- Directions for this task -
Only one stretch of the data is wanted: the line containing "right ankle: (394, 364)", the line containing "right eye: (551, 159)", and every line between them, copied exactly.

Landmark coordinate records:

%%

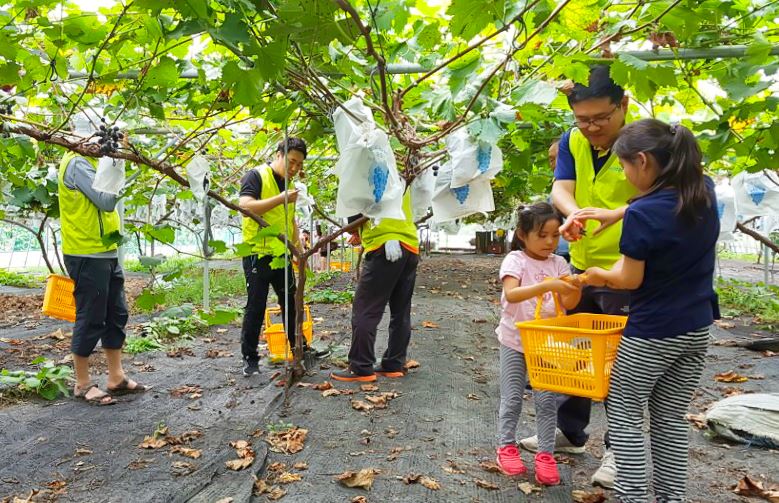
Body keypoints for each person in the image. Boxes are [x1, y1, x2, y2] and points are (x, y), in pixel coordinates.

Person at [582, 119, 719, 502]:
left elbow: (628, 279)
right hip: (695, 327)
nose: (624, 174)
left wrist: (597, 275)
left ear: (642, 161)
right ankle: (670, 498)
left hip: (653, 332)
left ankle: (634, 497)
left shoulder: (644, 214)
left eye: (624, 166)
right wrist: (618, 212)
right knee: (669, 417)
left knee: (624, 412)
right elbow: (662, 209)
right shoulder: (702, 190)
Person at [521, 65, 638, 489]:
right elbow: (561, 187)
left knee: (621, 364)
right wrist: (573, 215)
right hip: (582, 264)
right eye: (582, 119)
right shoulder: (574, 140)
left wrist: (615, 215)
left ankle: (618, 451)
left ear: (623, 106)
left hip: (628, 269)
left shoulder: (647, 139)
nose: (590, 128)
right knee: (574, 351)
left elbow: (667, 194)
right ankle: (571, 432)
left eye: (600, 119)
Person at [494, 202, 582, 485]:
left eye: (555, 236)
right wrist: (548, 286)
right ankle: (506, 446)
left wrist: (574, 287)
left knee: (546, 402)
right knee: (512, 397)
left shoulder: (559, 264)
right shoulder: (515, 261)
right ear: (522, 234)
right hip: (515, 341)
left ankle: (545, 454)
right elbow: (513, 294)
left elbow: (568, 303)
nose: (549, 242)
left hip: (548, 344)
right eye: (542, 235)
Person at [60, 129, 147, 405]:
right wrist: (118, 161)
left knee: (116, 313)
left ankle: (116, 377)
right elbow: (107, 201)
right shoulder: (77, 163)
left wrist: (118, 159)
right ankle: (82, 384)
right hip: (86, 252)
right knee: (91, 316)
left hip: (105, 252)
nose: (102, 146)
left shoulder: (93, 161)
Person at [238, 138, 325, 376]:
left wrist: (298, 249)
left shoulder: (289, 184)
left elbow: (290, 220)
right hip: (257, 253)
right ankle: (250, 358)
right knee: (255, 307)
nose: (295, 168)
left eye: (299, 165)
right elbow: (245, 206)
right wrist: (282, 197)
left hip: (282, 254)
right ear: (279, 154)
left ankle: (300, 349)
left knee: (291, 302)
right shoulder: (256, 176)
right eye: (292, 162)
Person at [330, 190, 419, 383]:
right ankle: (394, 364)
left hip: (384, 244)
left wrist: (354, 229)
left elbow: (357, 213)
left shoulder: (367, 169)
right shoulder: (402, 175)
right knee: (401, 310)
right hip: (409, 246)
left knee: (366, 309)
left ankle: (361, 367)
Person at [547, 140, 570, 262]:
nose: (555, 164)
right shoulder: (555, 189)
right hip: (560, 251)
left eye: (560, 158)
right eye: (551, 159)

%%
%%

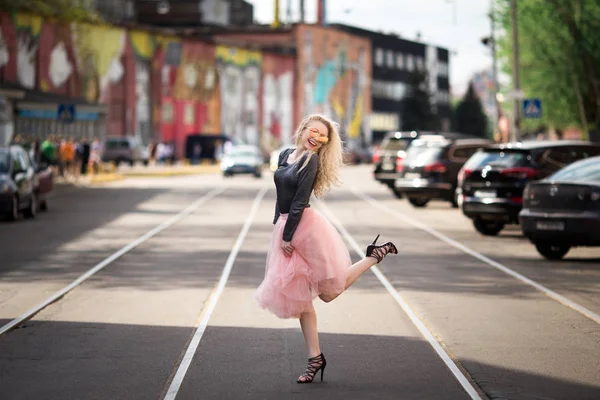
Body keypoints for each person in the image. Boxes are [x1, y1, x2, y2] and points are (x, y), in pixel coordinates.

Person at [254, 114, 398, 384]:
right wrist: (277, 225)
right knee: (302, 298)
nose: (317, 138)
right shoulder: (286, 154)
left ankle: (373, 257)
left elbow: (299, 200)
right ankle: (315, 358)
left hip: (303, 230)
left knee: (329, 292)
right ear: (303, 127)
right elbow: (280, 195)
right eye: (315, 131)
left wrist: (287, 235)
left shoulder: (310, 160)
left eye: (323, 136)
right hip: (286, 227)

%%
%%

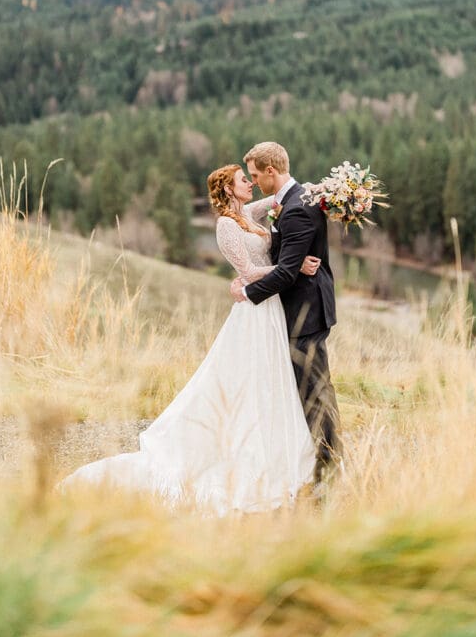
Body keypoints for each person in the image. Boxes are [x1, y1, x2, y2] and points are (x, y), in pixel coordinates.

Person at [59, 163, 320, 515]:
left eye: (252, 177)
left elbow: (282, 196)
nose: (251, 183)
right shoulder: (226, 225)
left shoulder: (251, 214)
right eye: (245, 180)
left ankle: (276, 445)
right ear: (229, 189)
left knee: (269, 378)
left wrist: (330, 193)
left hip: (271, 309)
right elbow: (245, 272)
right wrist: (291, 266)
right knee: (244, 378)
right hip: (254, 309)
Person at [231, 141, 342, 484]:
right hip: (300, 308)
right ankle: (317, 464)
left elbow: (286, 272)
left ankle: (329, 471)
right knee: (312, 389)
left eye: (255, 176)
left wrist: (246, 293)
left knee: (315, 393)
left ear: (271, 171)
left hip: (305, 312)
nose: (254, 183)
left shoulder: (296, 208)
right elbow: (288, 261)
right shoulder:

%%

- The completed task -
right ankle: (394, 364)
left hip: (384, 244)
left wrist: (354, 229)
left elbow: (357, 213)
left shoulder: (367, 169)
right shoulder: (402, 175)
right knee: (401, 310)
right hip: (409, 246)
left knee: (366, 309)
left ankle: (361, 367)
Person at [547, 140, 570, 262]:
nose: (555, 164)
right shoulder: (555, 189)
right hip: (560, 251)
left eye: (560, 158)
right eye: (551, 159)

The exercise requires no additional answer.